> TASK DIRECTIONS: Lines in the records below that contain the word "rational" must each be copied.

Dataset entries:
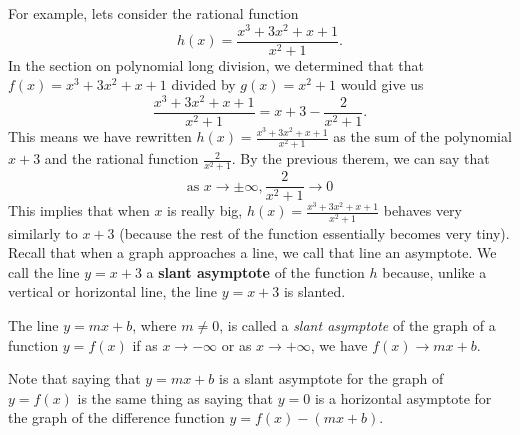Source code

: \documentclass{ximera}
\begin{document}
\begin{example}
For example, lets consider the rational function $$h(x) = \frac{x^3+3x^2+x+1}{x^2+1}.$$  In the section on polynomial long division, we determined that that $f(x) = x^3+3x^2+x+1$ divided by $g(x) = x^2+1$ would give us 
$$  \frac{x^3+3x^2+x+1}{x^2+1} = x+3 - \frac{2}{x^2+1}.  $$
This means we have rewritten $h(x) = \frac{x^3+3x^2+x+1}{x^2+1}$ as the sum of the polynomial $x+3$ and the rational function $\frac{2}{x^2+1}$.  By the previous therem, we can say that
\[
\text{as } x \rightarrow \pm \infty, \frac{2}{x^2+1} \rightarrow 0
\]
This implies that when $x$ is really big, $h(x) = \frac{x^3+3x^2+x+1}{x^2+1}$ behaves very similarly to $x+3$ (because the rest of the function essentially becomes very tiny).   Recall that when a graph approaches a line, we call that line an asymptote.  We call the line $y=x+3$ a \textbf{slant asymptote} of the function $h$ because, unlike a vertical or horizontal line, the line $y=x+3$ is slanted.
\end{example}

\begin{definition}
  The line $y=mx+b$, where $m\neq 0$, is called a \emph{slant asymptote} of the graph of a function $y=f(x)$ if as $x \to -\infty$ or as $x\to +\infty$, we have $f(x) \to mx+b$.
\end{definition}

Note that saying that $y=mx+b$ is a slant asymptote for the graph of $y=f(x)$ is the same thing as saying that $y=0$ is a horizontal asymptote for the graph of the difference function $y=f(x)-(mx+b)$.
\end{document}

> ANSWER SECTION:
For example, lets consider the rational function $$h(x) = \frac{x^3+3x^2+x+1}{x^2+1}.$$  In the section on polynomial long division, we determined that that $f(x) = x^3+3x^2+x+1$ divided by $g(x) = x^2+1$ would give us 
This means we have rewritten $h(x) = \frac{x^3+3x^2+x+1}{x^2+1}$ as the sum of the polynomial $x+3$ and the rational function $\frac{2}{x^2+1}$.  By the previous therem, we can say that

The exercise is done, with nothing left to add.